#### Supplied material
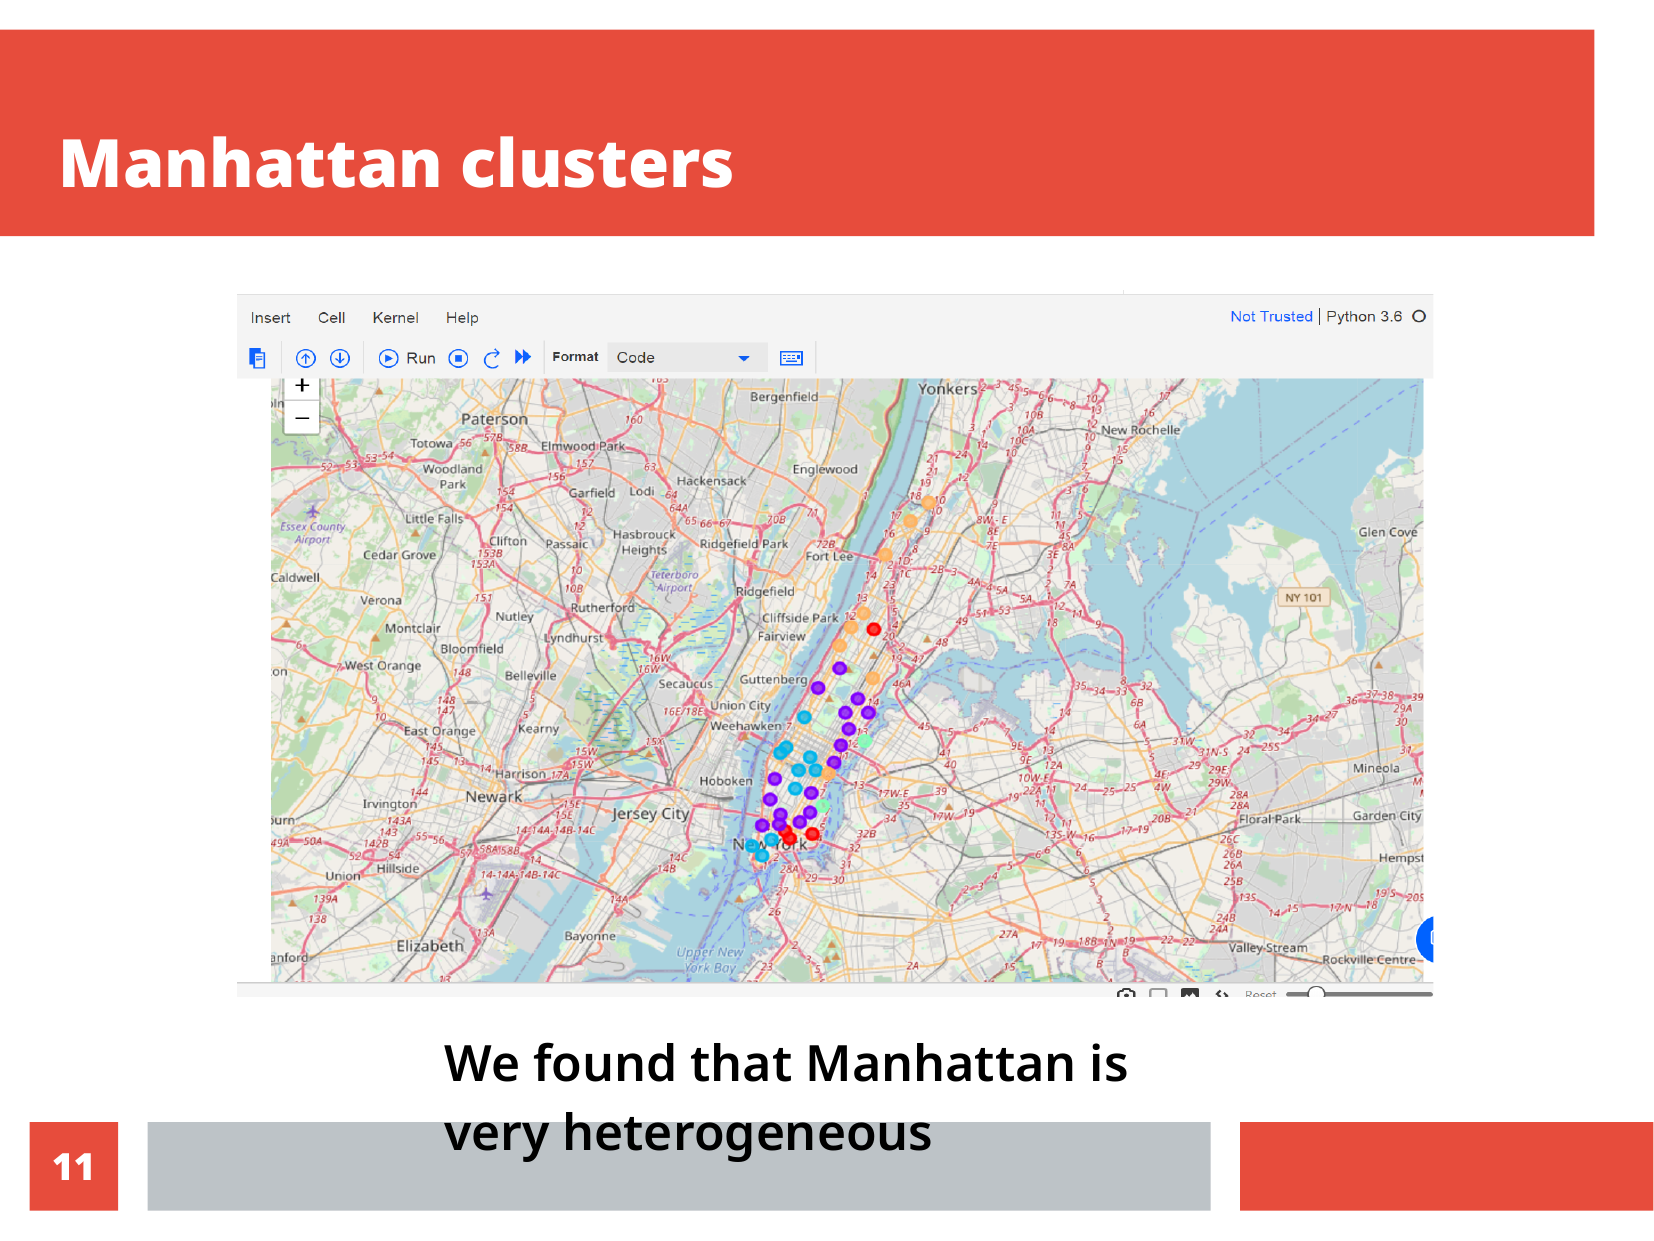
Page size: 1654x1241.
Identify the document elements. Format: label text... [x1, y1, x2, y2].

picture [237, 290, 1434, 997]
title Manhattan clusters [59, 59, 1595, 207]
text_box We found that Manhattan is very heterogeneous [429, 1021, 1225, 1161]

* * *

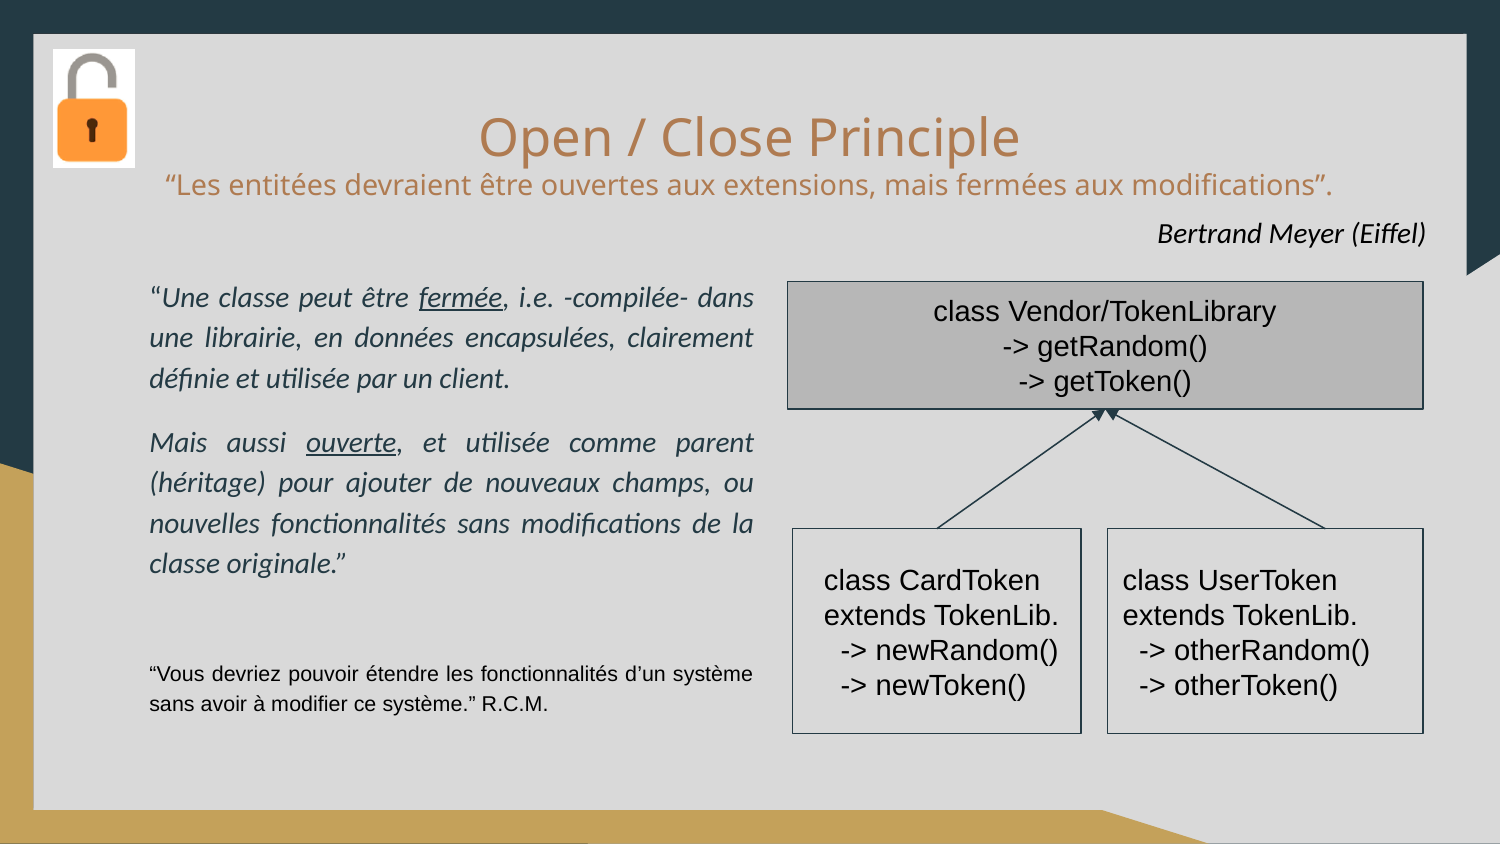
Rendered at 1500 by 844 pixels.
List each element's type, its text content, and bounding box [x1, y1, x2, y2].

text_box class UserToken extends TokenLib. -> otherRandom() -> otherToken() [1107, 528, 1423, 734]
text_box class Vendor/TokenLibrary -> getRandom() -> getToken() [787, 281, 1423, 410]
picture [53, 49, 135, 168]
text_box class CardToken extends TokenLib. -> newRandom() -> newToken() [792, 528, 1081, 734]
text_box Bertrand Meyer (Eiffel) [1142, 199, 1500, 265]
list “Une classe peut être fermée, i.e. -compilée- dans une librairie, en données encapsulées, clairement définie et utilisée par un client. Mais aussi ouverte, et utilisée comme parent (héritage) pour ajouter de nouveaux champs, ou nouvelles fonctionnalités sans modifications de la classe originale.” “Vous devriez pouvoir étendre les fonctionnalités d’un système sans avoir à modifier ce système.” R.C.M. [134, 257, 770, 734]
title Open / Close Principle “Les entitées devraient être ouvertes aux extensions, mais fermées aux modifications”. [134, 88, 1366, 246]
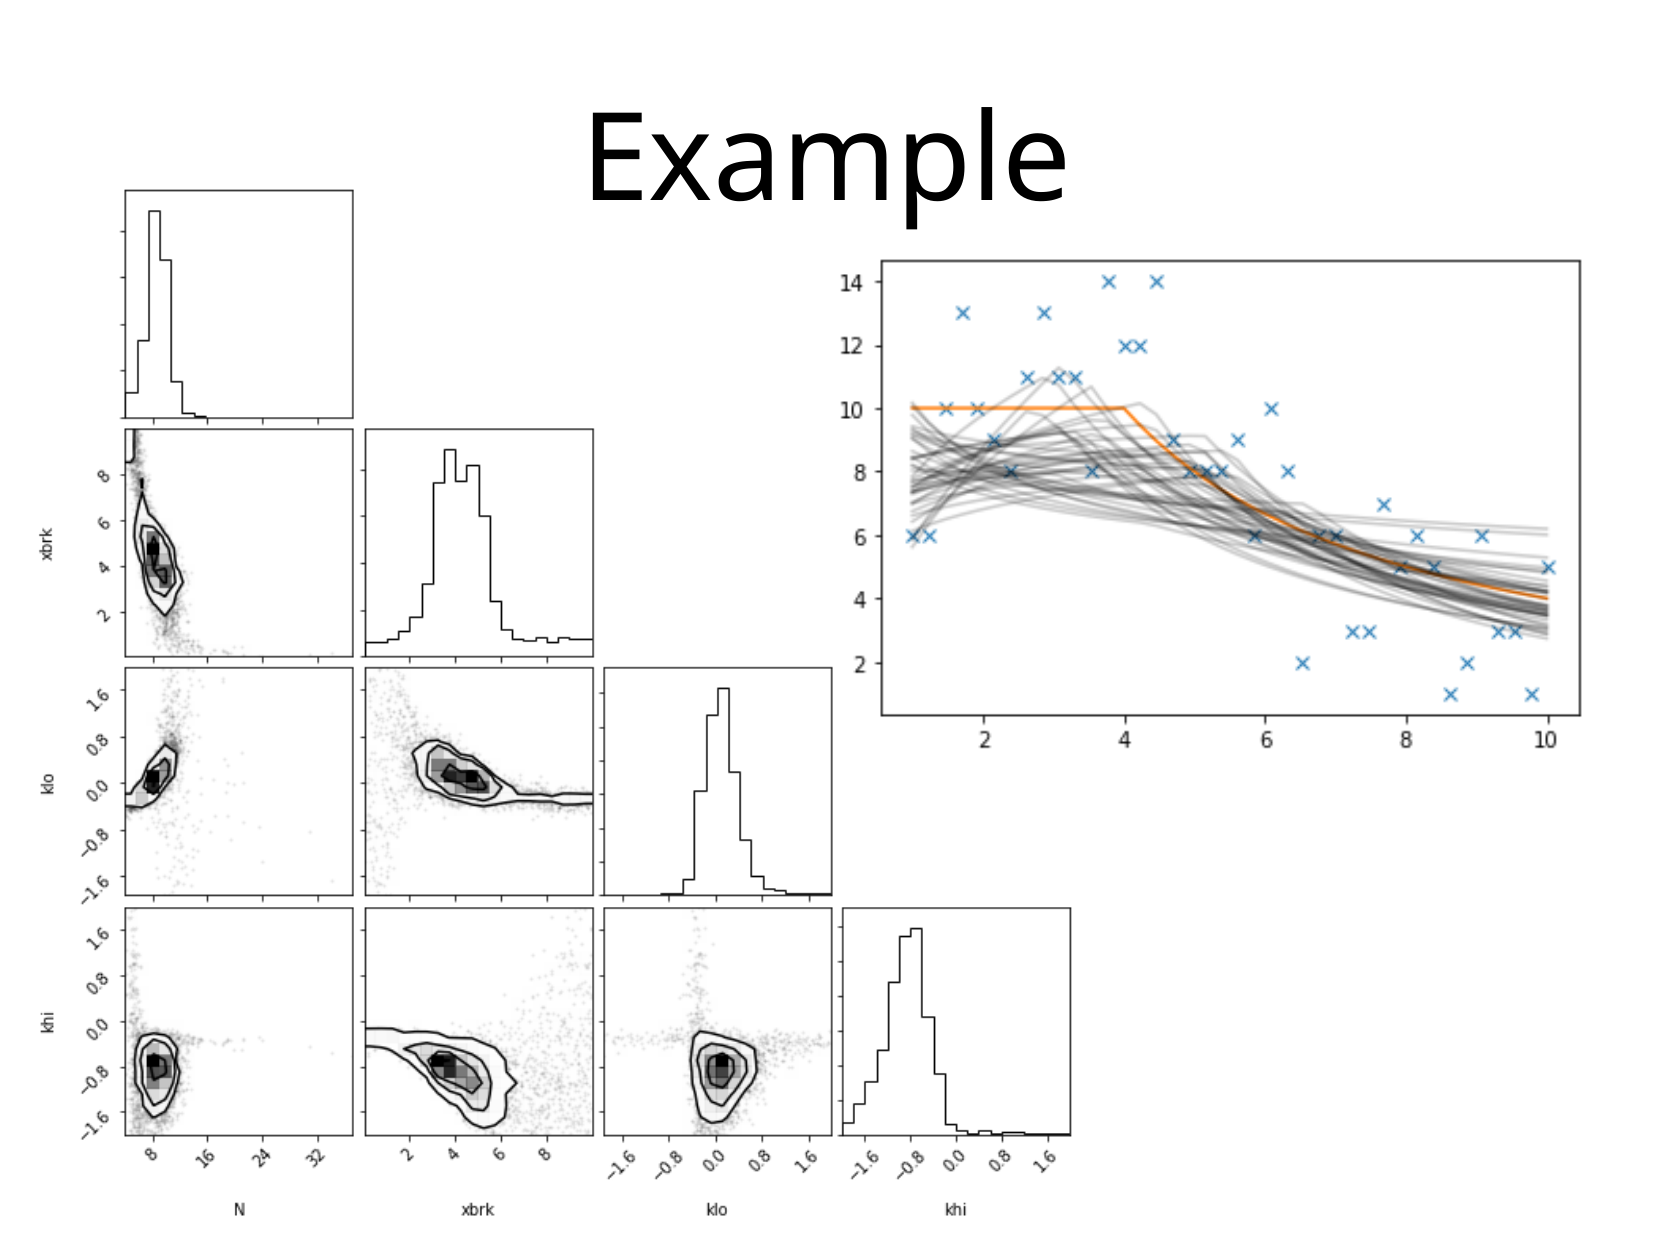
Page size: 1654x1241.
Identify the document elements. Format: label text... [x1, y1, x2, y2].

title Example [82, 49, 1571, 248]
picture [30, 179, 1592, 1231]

#### Prompt
Put the lines above, starting at the line that contains "Rendered at 1500 by 844 pixels." and ending at the line that contains "text_box class UserToken", into a Markdown table with the columns Number and Content, numbering each line and skipping any blank lines.

#### Task answer
| Number | Content |
|---|---|
| 1 | Rendered at 1500 by 844 pixels. |
| 2 | List each element's type, its text content, and bounding box [x1, y1, x2, y2]. |
| 3 | text_box class UserToken extends TokenLib. -> otherRandom() -> otherToken() [1107, 528, 1423, 734] |